Türk edebiyatı ve sanatın kollarının, darbeleri anlatmaya çalıştığını dile getiren Andı, "Bugün geriye dönüp baktığımızda, yazılıp çizilenlerin hiç de yeterli olmadığını, ortadaki yekunun en azından bir kısmının ideolojik kamplaşma ve militan tarafgirlik söylemleri içinde seslerinin kısıldığını söylemek mümkündür. Türk edebiyatı ve sanatı, darbe karşısındaki imtihanında parlak notlar alan bir kimlik oluşturamamıştır." değerlendirmesinde bulundu.

"Darbeler Üzerine Yazılan Edebi Eserler" başlıklı bir konuşma yapan Yunus Emre Altuntaş ise darbe gibi önemli bir olay üzerine yazılan eserlerin yeterli olmadığını söyleyerek, Türk edebiyatının bu konuya gereken duyarlılığı göstermediğini ifade etti.

Altuntaş, 1960'tan bu yana darbe üzerine yazılan eserlerin yazarlarının da darbeye şahit olmuş mağdurlardan olduğunun altını çizerek, "Her darbenin ardından aynı oranda, aynı yoğunlukta yazınsal üretim gerçekleşmiyor. Örneğin 27 Mayıs romanları, genelde 1970'ten sonra yazılmış. 1960-70 arası mağduriyete dair romanlar, neredeyse hiç yok. Neden, çünkü o baskı ortamı, yıldırma ortamı bir nevi yazdırmaya engel olmuş. 1970'ten sonra da edebi manada en güçlü fakat belli bir oranda tarafgir olan Vedat Türkali'nin 'Bir Gün Tek Başına' adlı eseri yayımlanıyor." dedi.

Türkiye'de yaşanan 12 Mart ve 12 Eylül askeri darbelerinin ardından yazılan eserlere dikkati çeken Altuntaş, şunları kaydetti:

"28 Şubat, 12 Mart ve 12 Eylül'e göre daha az ürün verilen bir darbe. 12 Mart romanları darbenin insan ilişkilerindeki etkisine odaklanmıştır daha çok.
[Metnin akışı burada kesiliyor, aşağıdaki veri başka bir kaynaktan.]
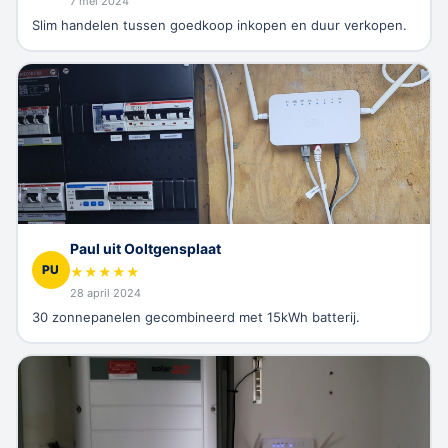
7 mei 2024
Slim handelen tussen goedkoop inkopen en duur verkopen.
Paul uit Ooltgensplaat
PU
★
★
★
★
★
28 april 2024
30 zonnepanelen gecombineerd met 15kWh batterij.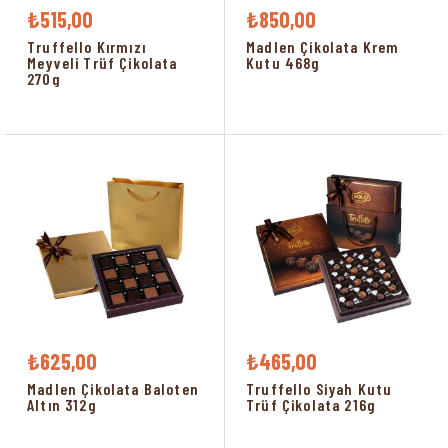
₺515,00
₺850,00
Truffello Kırmızı
Madlen Çikolata Krem
Meyveli Trüf Çikolata
Kutu 468g
270g
₺625,00
₺465,00
Madlen Çikolata Baloten
Truffello Siyah Kutu
Altın 312g
Trüf Çikolata 216g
Devrimci ve muhalif bir tavır vardır. Öz eleştiri boyutu daha çok 12 Eylül romanlarında görülür. Tanıklık ve yas tutma pratiği öne çıkar. 12 Eylül edebiyatı insanı hakikaten ajite eder. 15 Temmuz'un farkı ise şiirlerle, adım adım, ilmek ilmek kurulan bir direniştir. 15 Temmuz'da ilk kez edebiyat ve şiirin harmanlandığı halk, darbeyi engellemiştir. Bu süreç 2002'de Cumhurbaşkanımızın bilerek ve isteyerek, insanların zihnine ve bilinç altına okuduğu, dört şair, özellikle Necip Fazıl Kısakürek, Mehmet Akif Ersoy, Sezai Karakoç ve Arif Nihat Asya'nın milli bilince ve duyarlılığa hitap eden şiirleriyle ilmek ilmek ördüğü bir zihniyetin ürünüdür."

Moderatörlüğünü Hüseyin Yahya Şekerci'nin üstlendiği etkinlik, yaklaşık iki saat sürdü.

Edebiyat Mevsimi Festivali kapsamında yarın, "Darbeler ve Edebiyatçılar", "Darbeye Direnen Kalemler", "Darbeler ve Edebiyatçılar", "Darbeler ve Sanat" ve "Genç Edebiyatçıların Gözüyle Darbeler" konulu paneller gerçekleşecek.

Festival, 26 Kasım'da yapılacak törenin ardından sona erecek.